In the summer of 2004, while just starting as an intern at FierceMarkets, a coworker sent me an invitation to create a Gmail account and I’ve been following Google in some way, shape, or form, ever since. It often appears as though everything that the company slaps its name on or develops turns to gold and every market it enters, it dominates. Although this case reads a bit like the Wikipedia page of Google, it’s interesting to read the in-depth history of a company that I personally find intriguing.
What I found the most interesting is how Google is such a prime example of a company that does things correctly. Google has never type casted itself as a search engine company (read more about Ted Levitt and Marketing Malpractice in my previous post). Instead “Google’s mission is to organize the world’s information and make it universally accessible to all.” In addition, Google understands the importance of a shared value and vision and lives and breathes it. Extremely important decisions are routinely based on the philosophy of “don’t be evil.” It truly impresses me that the company, which Fortune placed 2nd on its 2011 list of most admired companies, so closely follows the strategies that I am currently learning about as an MBA student.

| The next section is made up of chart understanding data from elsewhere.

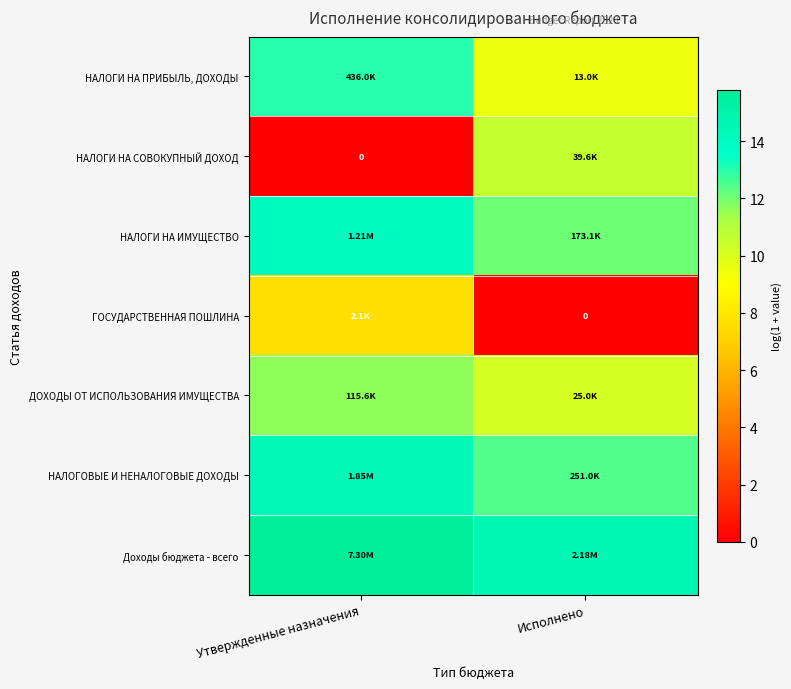

The value of НАЛОГИ НА ИМУЩЕСТВО at Утвержденные назначения is 14.0. True or false?

True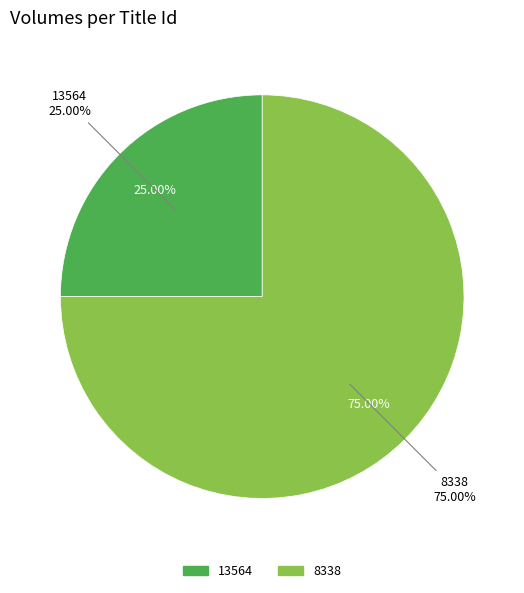

How many slices are in this pie chart?

2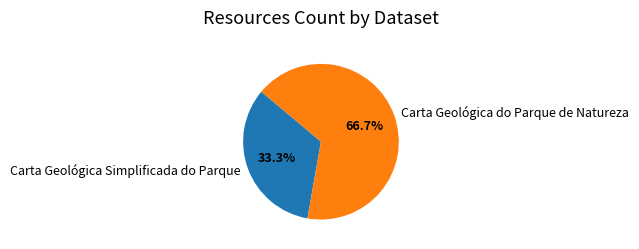

Count the number of slices in the pie.

2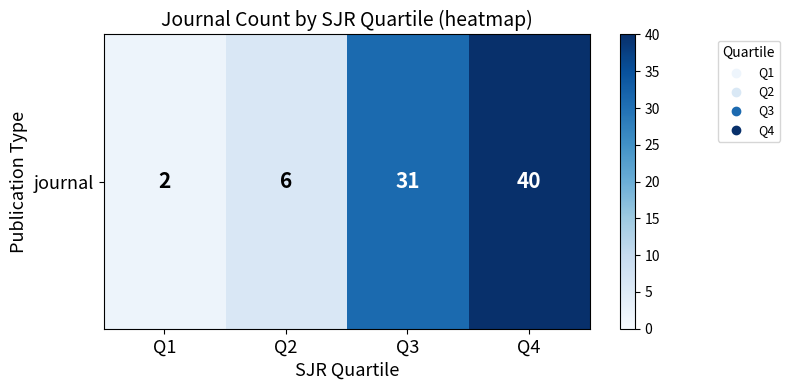

Count the number of categories in the chart.

4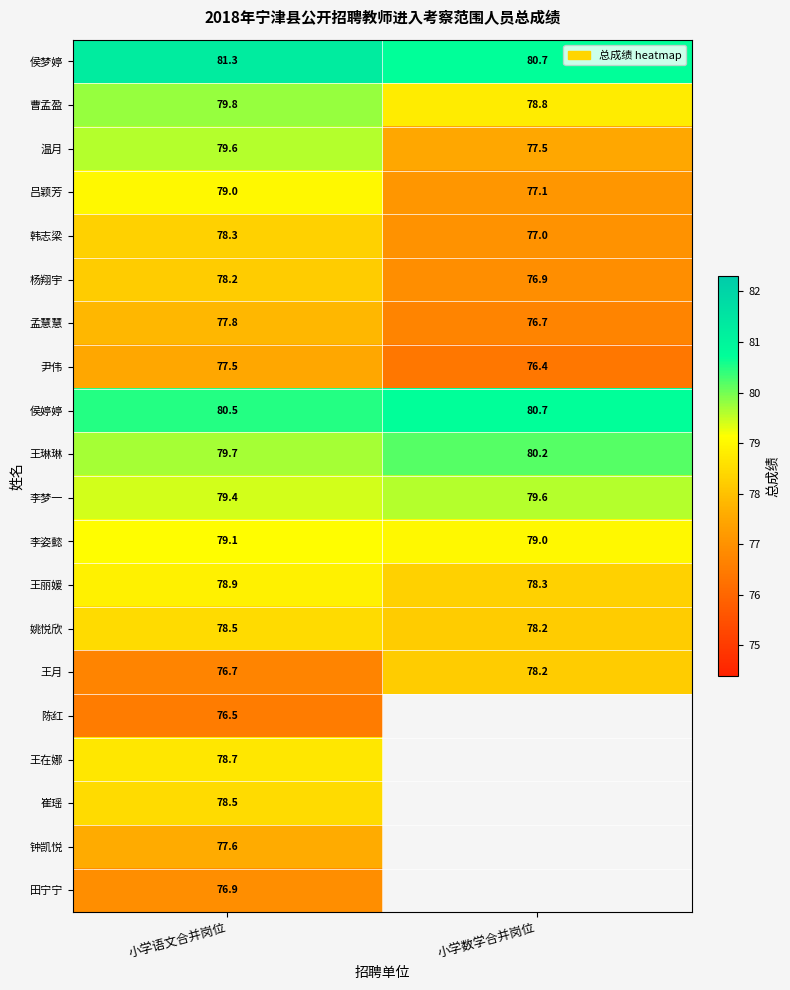

Is it true that 李梦一 equals 79.6 at 小学数学合并岗位?

True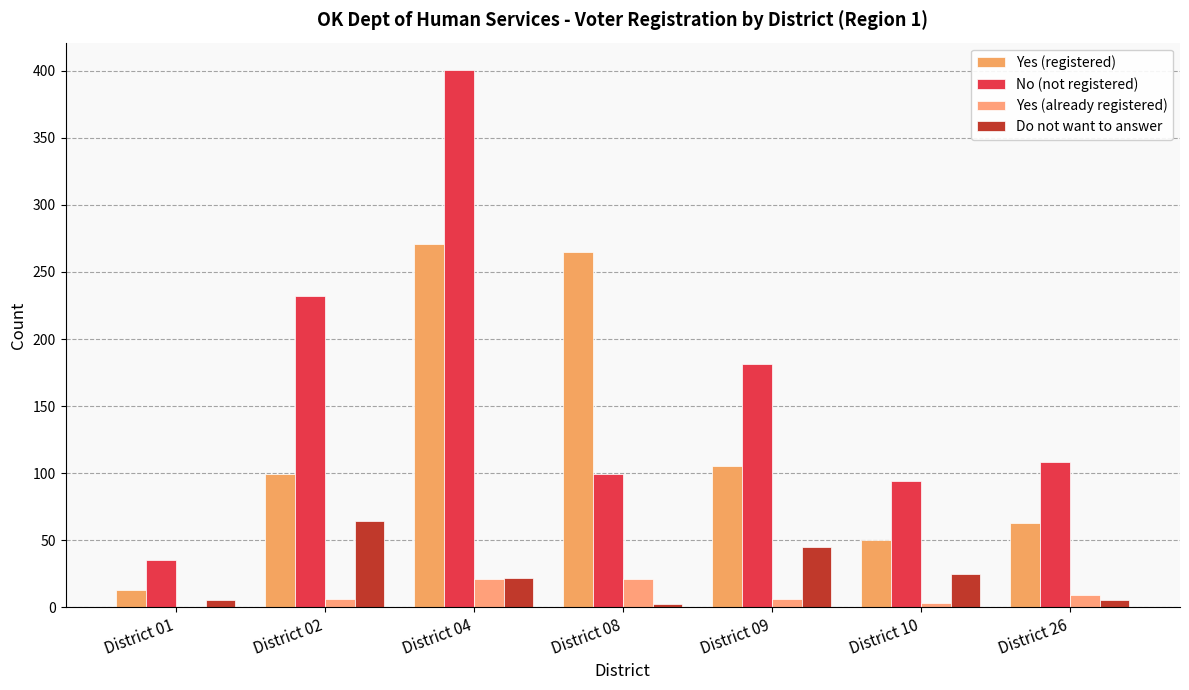

What is the sum of all Yes (already registered) values?

66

Google seems to be doing nearly everything right, but being on top today does not ensure future success. Being on top means you must constantly fight to stay on top. The case asks what Google should do next and the clear answer to continue innovating. To date Google has been so successful because it has constantly changed and improved and developed and created. As long as the company can continue to hire the right people and focus on constant innovation, it will continue to be successful.